- [Goal]: Please answer from the passage on property in ideas: what did William Penn pay for the area of Pennsylvania?

## begin Selected passage

I said there was property in ideas before Queen Anne's time, that it was recognized that books had perpetual copyright then. Doctor Hale has explained why they reduced it to forty-two years in Queen Anne's time. That is a very charitable explanation of that event. I never heard it before. I thought a lot of publishers had got together and got it reduced. But I accept Doctor Hale's more charitable view, for his information is more than mine and he is older than I am, but not much older. He is older, but not much older.

That there could be no such thing as property in an intagible idea. He said, "What is a book? A book is just built from base to roof with ideas, and there can be no property in them."

I said I wished he could mention any kind of property existing on this planet, property that had a pecuniary value, which was not derived from an idea or ideas.

"Well," he said, "landed estate-real estate."

"Why," I said, "Take an assumed case, of a dozen Englishmen traveling through the South-Africa-they camp out; eleven of them see nothing at all; they are mentally blind. But there is one in the party who knows what that harbor means, what this lay of the land means; to him it means that some day--you can not tell when a railway will come through here, and there on that harbor a great city will spring up. That is his idea. And he has another idea, which is to get a trade, and so, perhaps, he sacrifices his last bottle of Scotch whisky and gives a horse blanket to the principal chief of that region and buys a piece of land the size of Pennsylvania. There is the value of an idea applied to real estate. That day will come, as it was to come when the Cape-to-Cairo Railway should pierce Africa and cities should be built, though there was some smart person who bought the land from the chief and received his everlasting gratitude, just as was the case with William Penn, who bought for $40 worth of stuff the area of Pennsylvania. He did a righteous thing. We have to be enthusiastic over it, because that was a thing that never happened before probably. There was the application of an idea to real estate. Every improvement that is put upon real estate is the result of an idea in somebody's head. A skyscraper is another idea. The railway was another idea. The telephone and all those things are merely symbols which represent ideas. The washtub was the result of an idea. The thing hadn't existed before. There is no property on this earth that does not derive pecuniary value from ideas and association of ideas applied and applied and applied again and again and again, as in the case of the steam engine. You have several hundred people contributing their ideas to the improvement and the final perfection of that great thing, whatever it is-telephone, telegraph, and all."

## end Selected passage
## begin Entries provided

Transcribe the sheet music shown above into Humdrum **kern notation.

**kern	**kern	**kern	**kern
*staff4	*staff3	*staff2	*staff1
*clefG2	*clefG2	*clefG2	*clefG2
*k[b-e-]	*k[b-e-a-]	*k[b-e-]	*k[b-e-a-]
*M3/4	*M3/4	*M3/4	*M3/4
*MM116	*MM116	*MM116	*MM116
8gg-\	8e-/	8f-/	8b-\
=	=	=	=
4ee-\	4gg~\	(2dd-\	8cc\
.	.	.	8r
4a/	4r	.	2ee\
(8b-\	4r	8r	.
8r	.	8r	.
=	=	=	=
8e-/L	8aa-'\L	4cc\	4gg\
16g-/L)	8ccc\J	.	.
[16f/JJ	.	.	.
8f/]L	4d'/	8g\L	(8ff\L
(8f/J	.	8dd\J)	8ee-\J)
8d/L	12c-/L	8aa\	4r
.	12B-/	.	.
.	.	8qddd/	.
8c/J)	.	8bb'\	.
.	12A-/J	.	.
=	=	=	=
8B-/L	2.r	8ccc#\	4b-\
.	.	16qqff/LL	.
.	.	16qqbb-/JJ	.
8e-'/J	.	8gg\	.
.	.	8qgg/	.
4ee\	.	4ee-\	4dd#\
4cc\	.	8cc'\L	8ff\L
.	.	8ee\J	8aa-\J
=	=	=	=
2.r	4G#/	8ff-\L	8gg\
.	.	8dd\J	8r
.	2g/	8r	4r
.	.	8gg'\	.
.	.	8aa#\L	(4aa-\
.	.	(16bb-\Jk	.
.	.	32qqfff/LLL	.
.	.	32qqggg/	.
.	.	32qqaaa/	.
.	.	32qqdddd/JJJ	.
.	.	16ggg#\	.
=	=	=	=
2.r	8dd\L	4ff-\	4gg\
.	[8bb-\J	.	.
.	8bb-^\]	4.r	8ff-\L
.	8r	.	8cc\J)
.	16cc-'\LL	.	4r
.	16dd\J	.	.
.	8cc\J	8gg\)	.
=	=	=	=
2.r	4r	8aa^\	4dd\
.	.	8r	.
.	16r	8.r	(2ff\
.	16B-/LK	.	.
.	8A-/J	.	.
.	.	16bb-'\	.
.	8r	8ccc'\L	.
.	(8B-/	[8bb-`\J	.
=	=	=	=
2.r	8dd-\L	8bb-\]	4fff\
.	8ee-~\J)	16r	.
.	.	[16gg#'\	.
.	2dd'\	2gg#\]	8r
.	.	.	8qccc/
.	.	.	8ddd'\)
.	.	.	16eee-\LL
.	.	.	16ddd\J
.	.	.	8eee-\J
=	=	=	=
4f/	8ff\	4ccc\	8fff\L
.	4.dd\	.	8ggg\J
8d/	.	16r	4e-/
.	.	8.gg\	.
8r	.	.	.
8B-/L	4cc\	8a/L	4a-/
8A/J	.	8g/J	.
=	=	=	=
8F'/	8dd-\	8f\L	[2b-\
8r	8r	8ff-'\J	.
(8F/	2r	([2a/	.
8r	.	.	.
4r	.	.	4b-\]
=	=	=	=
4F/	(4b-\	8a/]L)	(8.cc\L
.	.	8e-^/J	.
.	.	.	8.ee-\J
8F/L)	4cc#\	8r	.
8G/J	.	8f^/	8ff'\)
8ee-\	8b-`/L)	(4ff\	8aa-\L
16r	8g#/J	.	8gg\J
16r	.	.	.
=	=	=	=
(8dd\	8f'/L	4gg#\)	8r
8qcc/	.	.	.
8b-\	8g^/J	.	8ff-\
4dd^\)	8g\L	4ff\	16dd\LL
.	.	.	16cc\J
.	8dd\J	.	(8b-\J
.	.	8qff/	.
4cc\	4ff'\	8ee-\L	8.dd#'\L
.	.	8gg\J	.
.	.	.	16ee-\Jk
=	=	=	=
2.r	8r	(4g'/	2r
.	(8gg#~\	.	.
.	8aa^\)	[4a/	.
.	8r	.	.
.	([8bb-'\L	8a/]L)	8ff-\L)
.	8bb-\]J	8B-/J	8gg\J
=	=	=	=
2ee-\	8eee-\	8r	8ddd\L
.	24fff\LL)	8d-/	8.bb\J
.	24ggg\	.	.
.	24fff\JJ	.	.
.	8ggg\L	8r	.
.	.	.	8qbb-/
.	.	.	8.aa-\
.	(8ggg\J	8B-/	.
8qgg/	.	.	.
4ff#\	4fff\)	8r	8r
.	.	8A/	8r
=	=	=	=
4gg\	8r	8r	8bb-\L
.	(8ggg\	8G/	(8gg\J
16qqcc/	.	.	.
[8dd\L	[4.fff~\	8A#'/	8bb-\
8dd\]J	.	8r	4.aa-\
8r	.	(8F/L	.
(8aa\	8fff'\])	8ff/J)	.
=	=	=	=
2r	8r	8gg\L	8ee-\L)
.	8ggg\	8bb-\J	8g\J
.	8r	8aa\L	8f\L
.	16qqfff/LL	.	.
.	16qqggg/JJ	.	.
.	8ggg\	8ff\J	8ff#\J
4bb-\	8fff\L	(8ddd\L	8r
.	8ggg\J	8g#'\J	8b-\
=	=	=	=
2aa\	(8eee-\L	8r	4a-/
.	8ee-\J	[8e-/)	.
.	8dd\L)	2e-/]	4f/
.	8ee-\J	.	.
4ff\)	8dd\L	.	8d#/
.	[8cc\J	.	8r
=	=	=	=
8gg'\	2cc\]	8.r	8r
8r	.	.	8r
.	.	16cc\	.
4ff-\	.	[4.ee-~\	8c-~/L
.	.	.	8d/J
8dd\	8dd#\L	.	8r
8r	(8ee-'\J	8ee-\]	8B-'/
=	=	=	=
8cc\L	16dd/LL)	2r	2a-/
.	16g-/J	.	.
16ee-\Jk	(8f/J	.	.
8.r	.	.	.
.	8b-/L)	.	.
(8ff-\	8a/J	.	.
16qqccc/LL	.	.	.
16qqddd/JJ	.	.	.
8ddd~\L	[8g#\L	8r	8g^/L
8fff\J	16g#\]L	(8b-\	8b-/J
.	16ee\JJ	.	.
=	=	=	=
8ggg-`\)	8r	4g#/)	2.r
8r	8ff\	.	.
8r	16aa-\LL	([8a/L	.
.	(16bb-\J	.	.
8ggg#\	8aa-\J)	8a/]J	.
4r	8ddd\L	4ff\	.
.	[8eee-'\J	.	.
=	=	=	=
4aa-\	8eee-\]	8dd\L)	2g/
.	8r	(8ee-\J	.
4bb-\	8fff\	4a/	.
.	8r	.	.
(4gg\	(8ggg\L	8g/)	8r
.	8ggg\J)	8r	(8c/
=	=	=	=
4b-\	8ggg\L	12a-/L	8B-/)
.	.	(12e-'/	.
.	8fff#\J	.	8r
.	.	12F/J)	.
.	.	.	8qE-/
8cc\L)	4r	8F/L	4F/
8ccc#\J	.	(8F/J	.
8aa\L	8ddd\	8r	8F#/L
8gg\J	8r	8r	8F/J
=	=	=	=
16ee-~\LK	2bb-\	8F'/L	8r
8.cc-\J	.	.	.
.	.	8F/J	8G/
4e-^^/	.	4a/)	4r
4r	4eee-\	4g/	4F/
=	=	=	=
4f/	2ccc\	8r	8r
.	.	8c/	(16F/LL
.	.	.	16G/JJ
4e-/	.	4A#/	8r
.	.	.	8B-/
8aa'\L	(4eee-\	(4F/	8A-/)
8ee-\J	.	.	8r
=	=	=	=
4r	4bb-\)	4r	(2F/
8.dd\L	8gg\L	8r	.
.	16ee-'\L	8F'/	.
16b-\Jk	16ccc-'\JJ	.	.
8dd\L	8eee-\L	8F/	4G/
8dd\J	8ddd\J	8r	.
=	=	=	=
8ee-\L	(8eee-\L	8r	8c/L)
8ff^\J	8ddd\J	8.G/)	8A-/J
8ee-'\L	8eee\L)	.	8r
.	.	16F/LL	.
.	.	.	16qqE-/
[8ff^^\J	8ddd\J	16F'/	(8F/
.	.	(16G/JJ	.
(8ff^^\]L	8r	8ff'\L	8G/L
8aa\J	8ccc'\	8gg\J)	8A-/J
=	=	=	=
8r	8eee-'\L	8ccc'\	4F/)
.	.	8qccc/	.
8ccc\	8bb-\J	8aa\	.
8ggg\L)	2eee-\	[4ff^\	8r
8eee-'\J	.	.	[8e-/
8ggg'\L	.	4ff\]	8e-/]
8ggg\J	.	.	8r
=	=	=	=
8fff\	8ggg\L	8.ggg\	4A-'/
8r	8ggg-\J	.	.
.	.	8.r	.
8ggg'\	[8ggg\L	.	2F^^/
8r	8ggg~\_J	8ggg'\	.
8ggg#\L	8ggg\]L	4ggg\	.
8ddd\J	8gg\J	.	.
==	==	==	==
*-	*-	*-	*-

## end Entries provided

- [Full answer]: $40 worth of stuff.